Thibaut Rioult.
A la suite de ma conférence du
lundi 27 mars sur la mnémotechnie à la réunion du Club des Magiciens
Collectionneurs de la F.F.A.P, Thibaut Rioult a eu la gentillesse de nous
informer qu’il venait de publier un article sur l’illusionnisme (disponible
en téléchargement en PDF), dont je vous donne les coordonnées exactes :
RIOULT,
Thibaut. La maîtrise des apparences : l'illusionnisme, un art de la séduction.
L'Atelier, [S.l.], v. 8, n. 2, p. 111-132, févr. 2017. ISSN 2109-9103.
Disponible à l'adresse : http://ojs.u-paris10.fr/index.php/latelier/article/view/462.
C’est une étude qui propose par
exemple d'introduire la notion d'image agente ou frappante dans les
approches de l'illusionnisme, et peut ainsi prolonger les réflexions sur la
mnémotechnie dans un autre domaine.

● ÉNONCÉ ÉCRIT A:
Selon le texte sur l'article d'illusionnisme de Thibaut Rioult, quel jour a eu lieu la conférence sur la mnémotechnie au Club des Magiciens Collectionneurs de la F.F.A.P ?
● ÉNONCÉ ÉCRIT B:
Poursuivez le texte sur l'article d'illusionnisme de Thibaut Rioult à partir de sa dernière phrase.

● DONNÉES BRUTES:

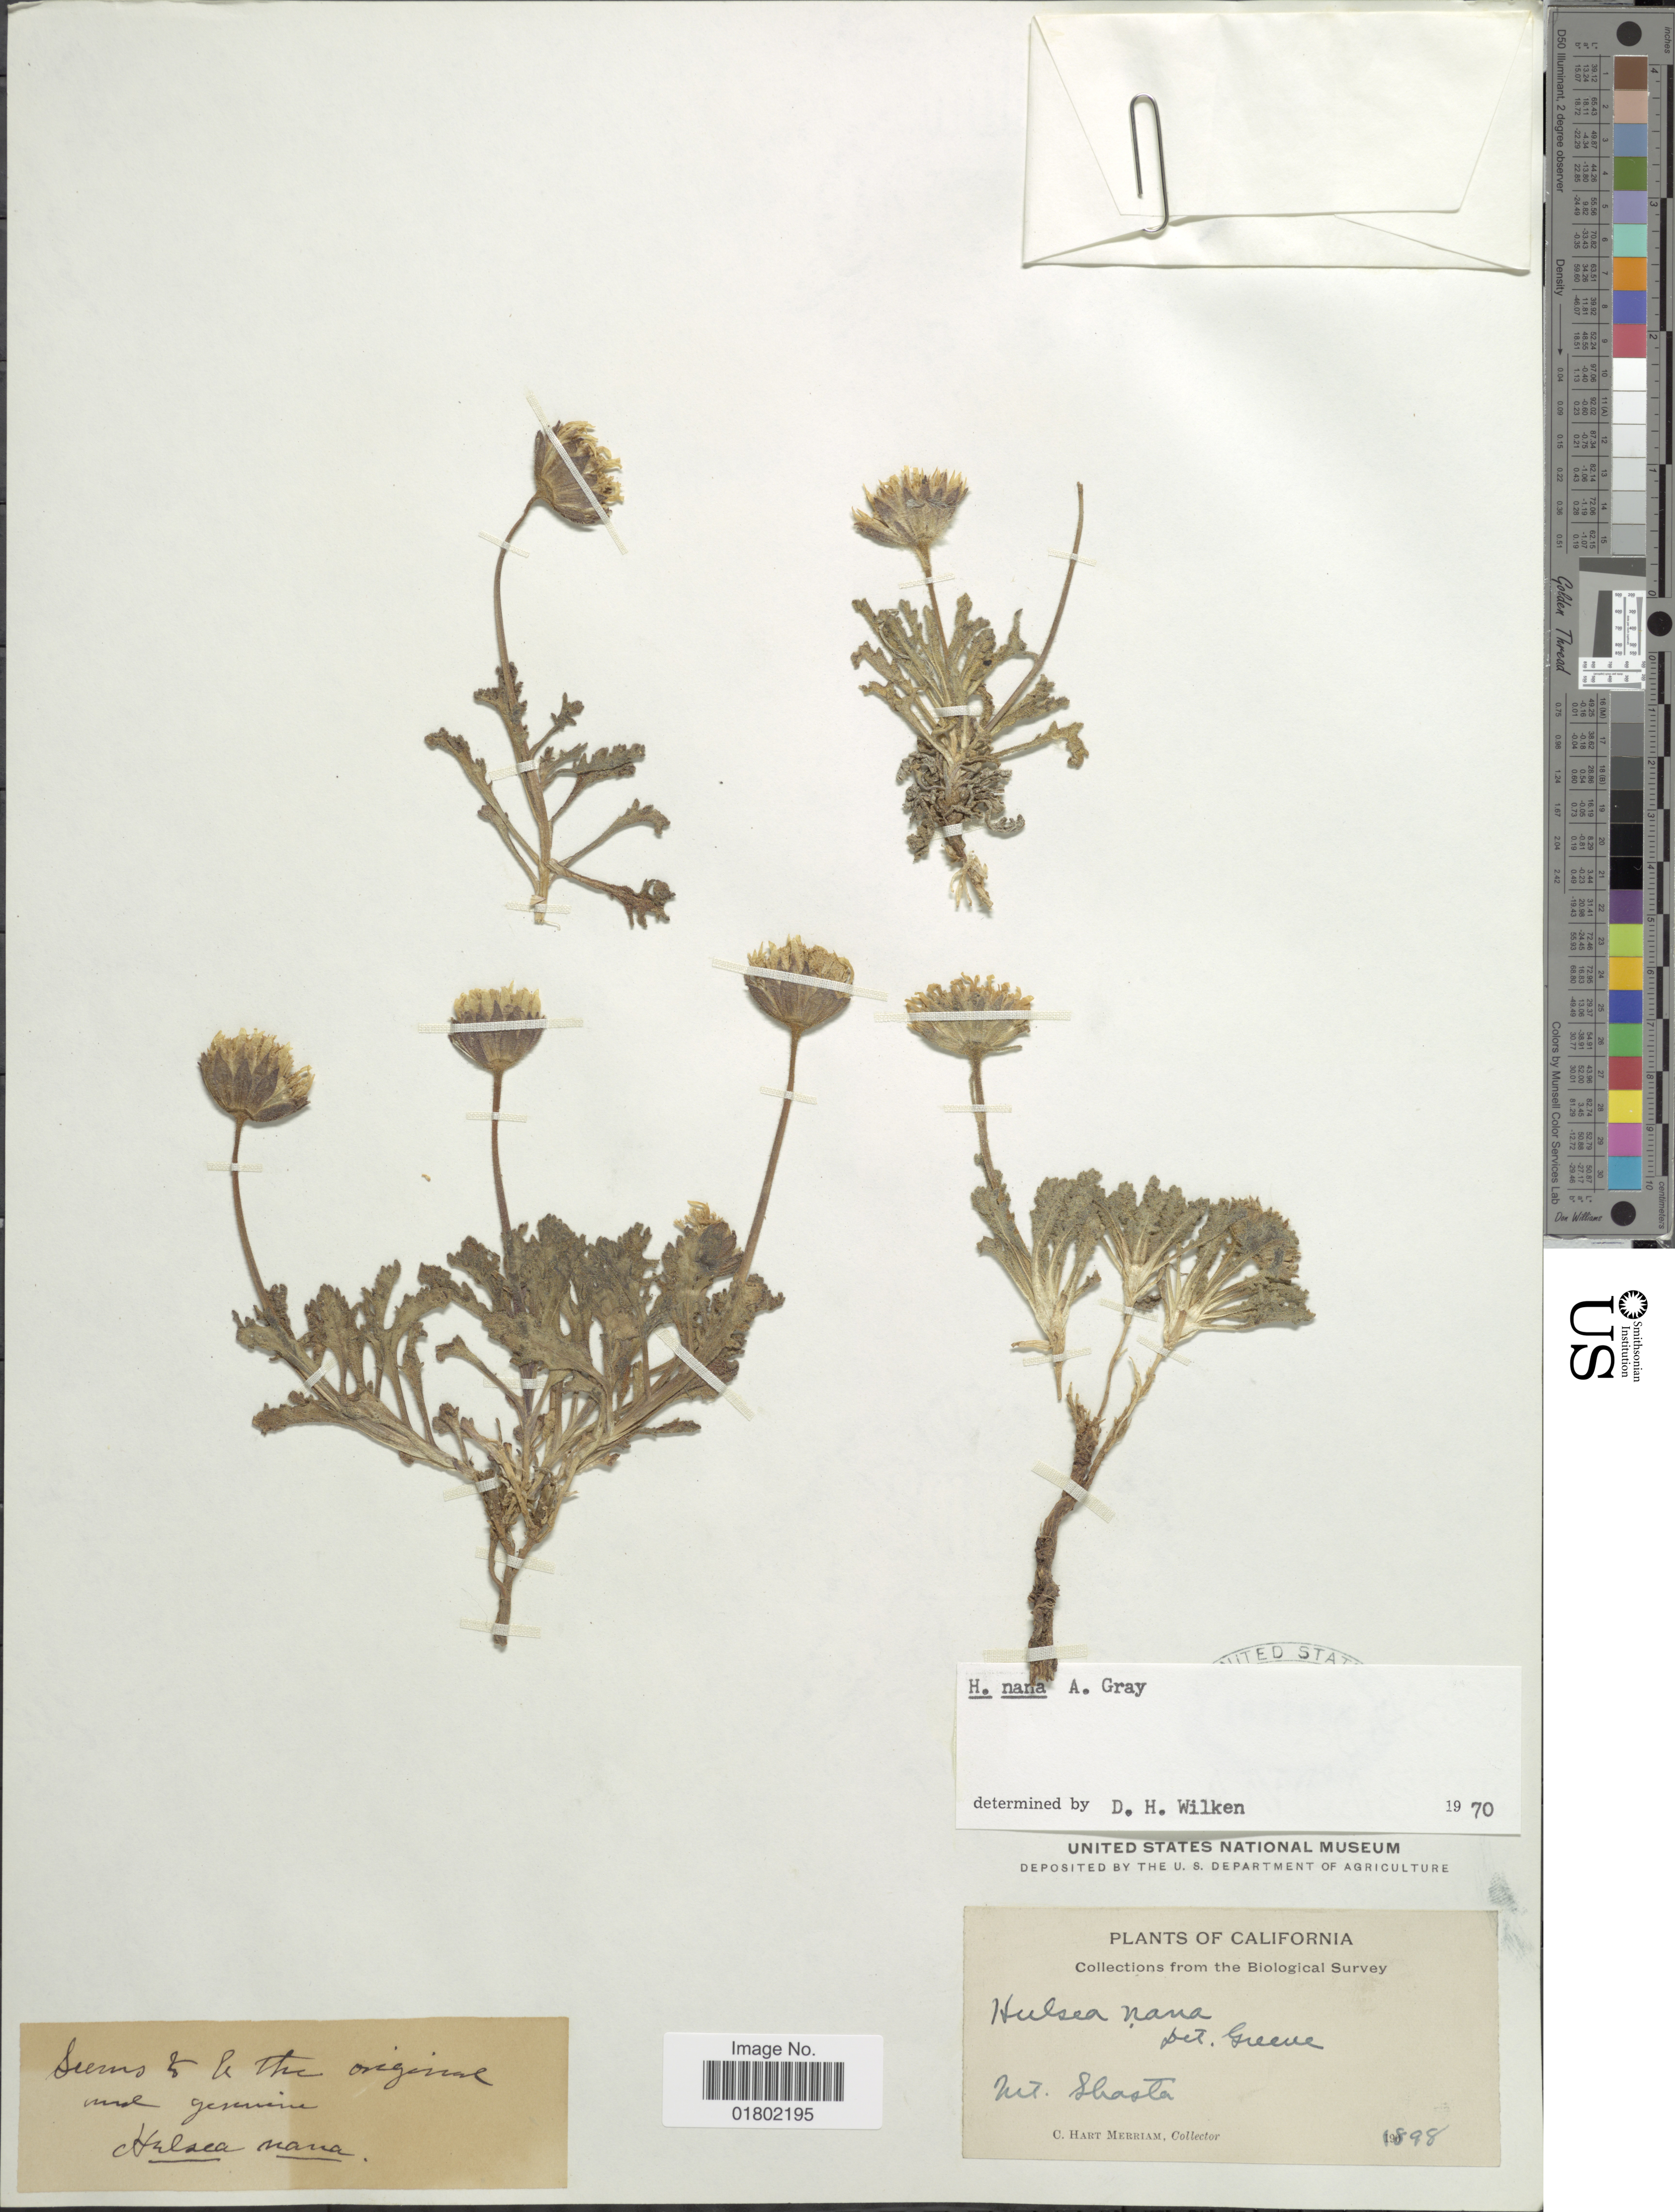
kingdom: Plantae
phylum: Tracheophyta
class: Magnoliopsida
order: Asterales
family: Asteraceae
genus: Hulsea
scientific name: Hulsea nana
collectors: C. Merriam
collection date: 1898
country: United States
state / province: California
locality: Mt. Shasta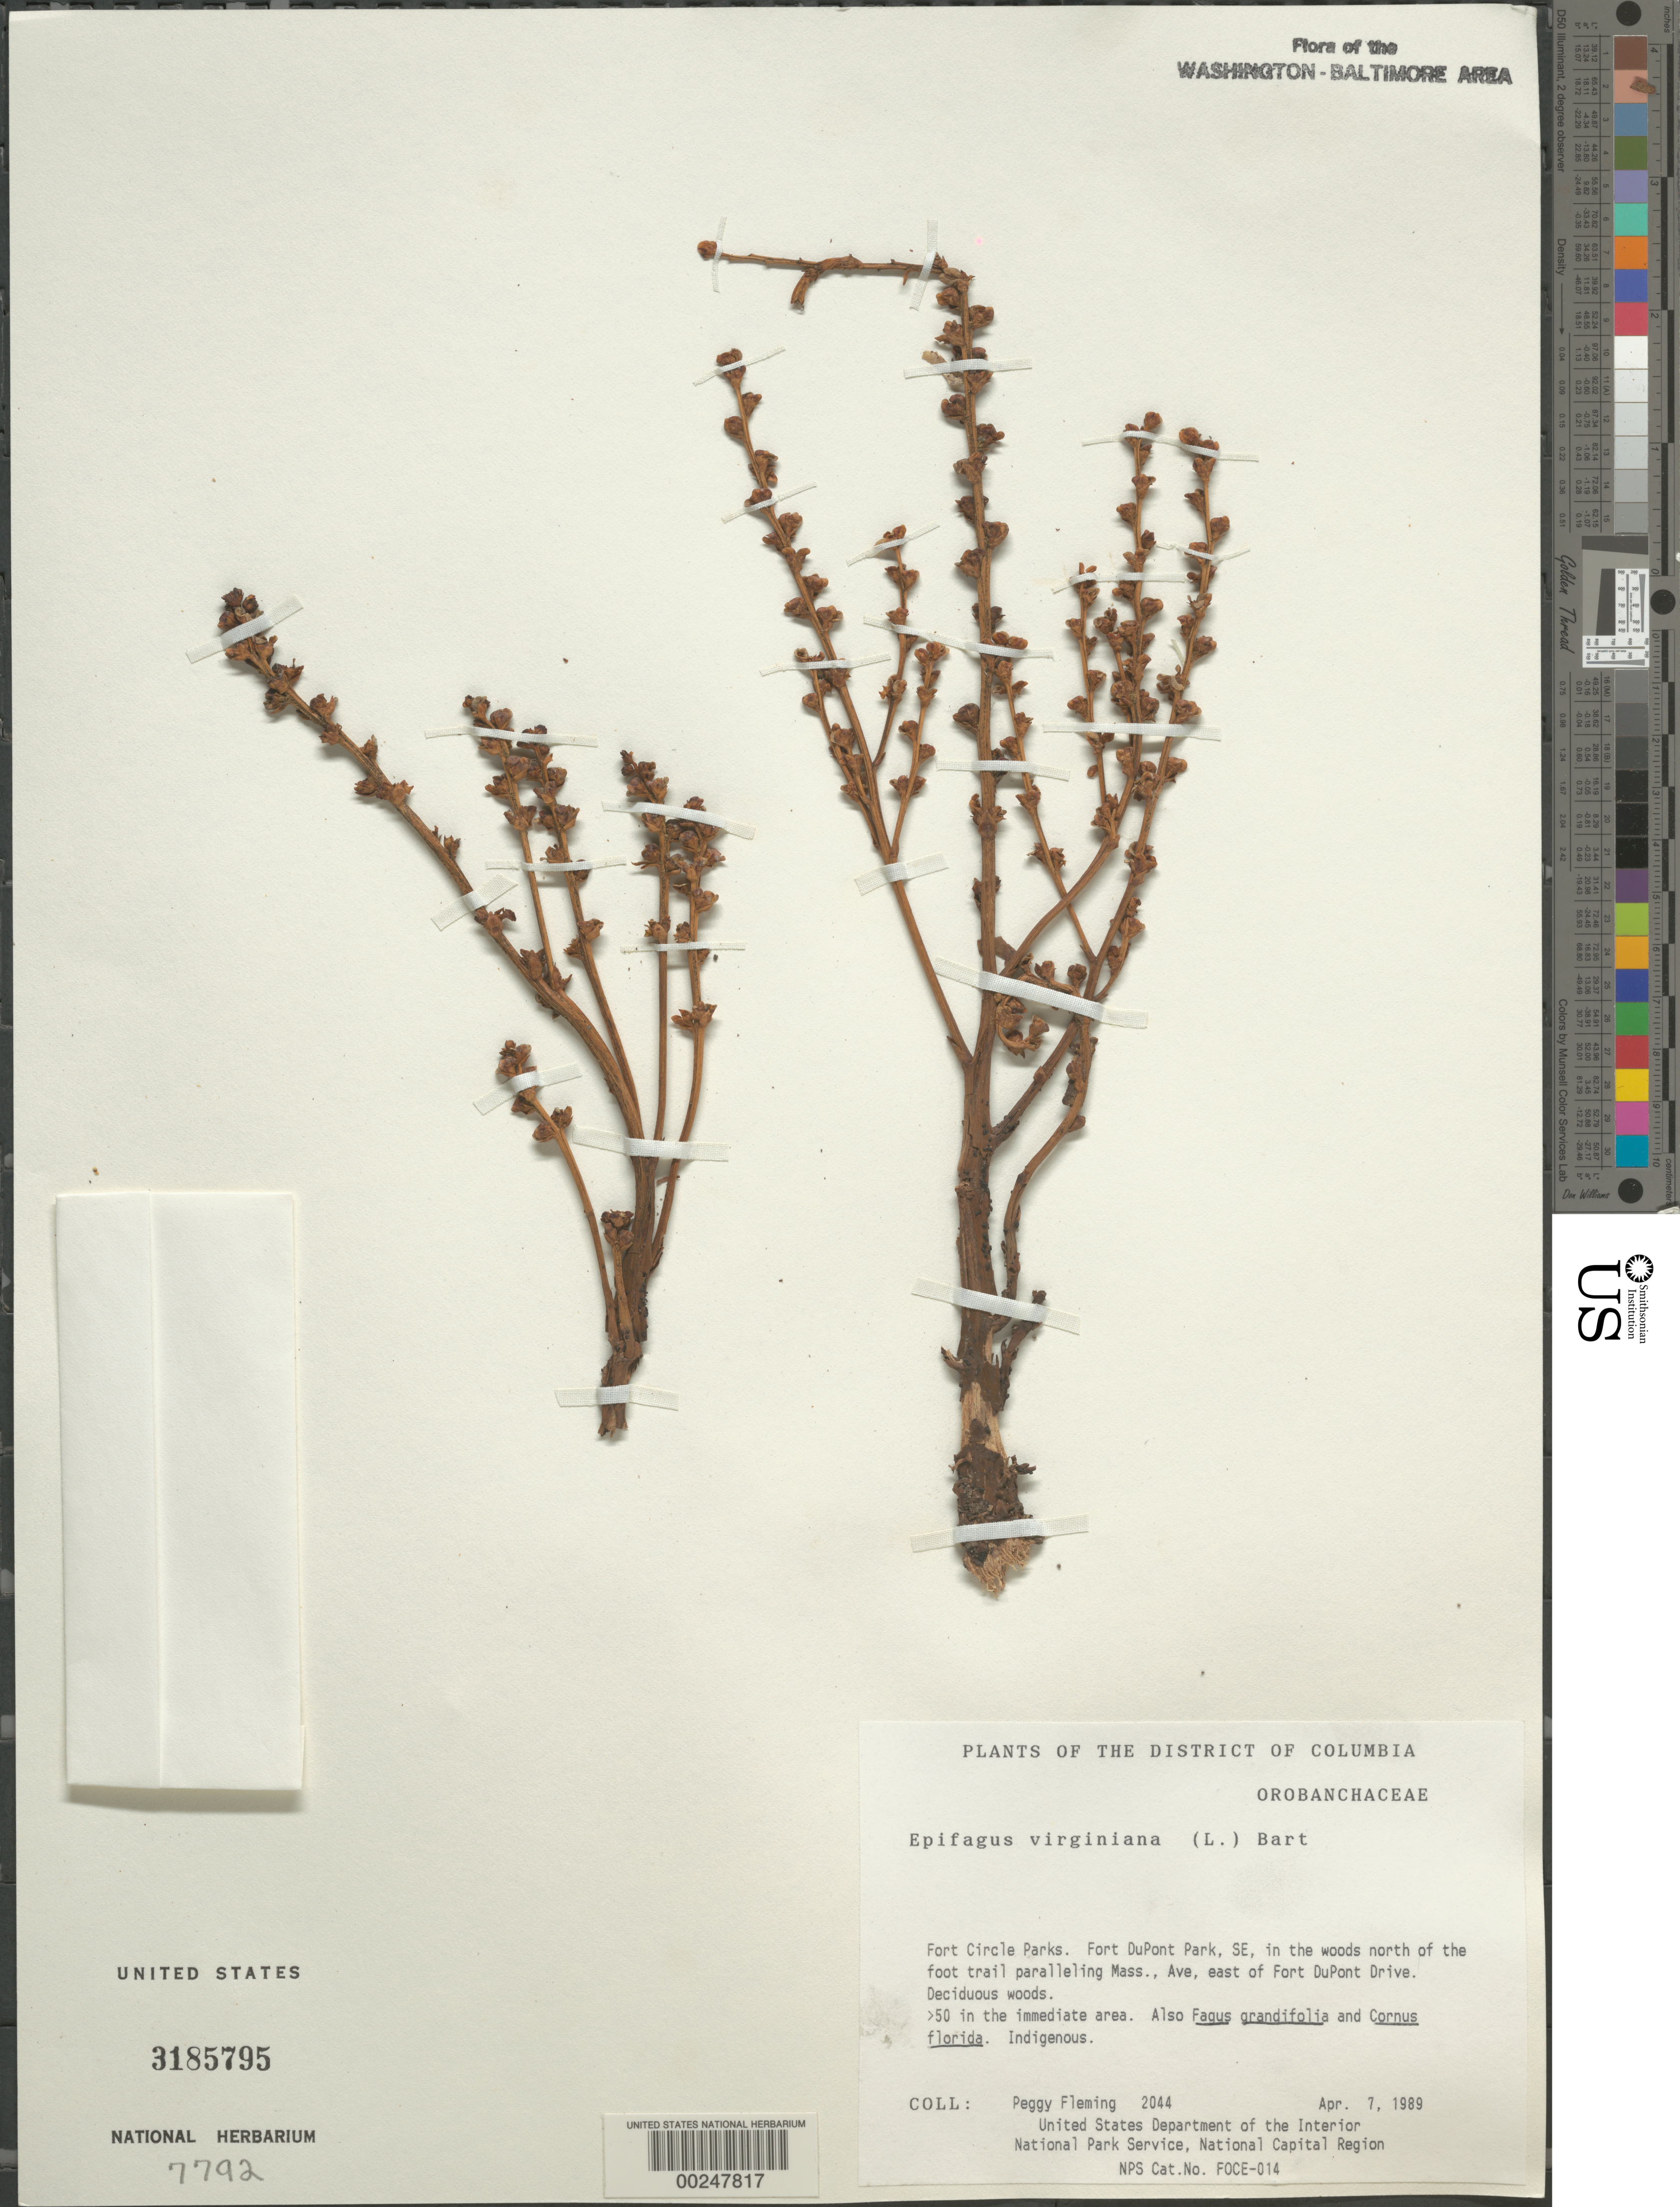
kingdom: Plantae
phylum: Tracheophyta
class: Magnoliopsida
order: Lamiales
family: Orobanchaceae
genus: Epifagus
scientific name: Epifagus virginiana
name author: (L.) W.P.C. Barton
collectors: P. Fleming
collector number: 2044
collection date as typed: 07 Apr 1989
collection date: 1989-04-07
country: United States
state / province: District of Columbia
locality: Fort Circle Parks, Fort Dupont Park, SE, N of the foot trail paralleling Mass Ave, E of Fort Dupont Dr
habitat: Deciduous woods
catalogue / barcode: US 3185795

● RÉSULTAT ATTENDU A:
Le lundi 27 mars.

● RÉSULTAT ATTENDU B:
Pour moi, l'article de Thibaut Rioult est à la fois passionnant, très juste historiquement, documenté avec précision et bien écrit. Comme d’habitude, afin de vous
inciter à vous précipiter sur cette lecture, je vous en donne un extrait.
Séduction et maîtrise de l’attention
La notion de « détournement d’attention », clef de la magie moderne
37. La maîtrise de l’attention est la principale clef de cet
effacement. Le contrôle de la structure du visuel est source de ce pouvoir. La
communauté magique anglophone fait un usage immodéré du terme misdirection
(détournement d’attention) pour indiquer cette capacité à éloigner le regard
des causes effectives. L’ingénieur et magicien britannique Nevil Maskelyne
(1863-1924) et le magicien David Devant (1868-1941) publièrent en 1911 Our
Magic, l’un des premiers ouvrages théoriques consacrés à l’illusionnisme dans
lequel ils expliquent que ce qu’ils appellent misdirection « consiste, en
vérité, à égarer (mislead) les sens du spectateur afin de masquer certains
détails devant rester secrets ». 55
38. Conçu comme la « pierre angulaire de toute magie réussie
»56, c’est un des concepts clefs de l’illusionnisme du XXe siècle, voire le
concept majeur. Il repose sur la notion d’attention sélective, qui établit que
le spectateur ne peut se concentrer efficacement que sur un élément à la fois.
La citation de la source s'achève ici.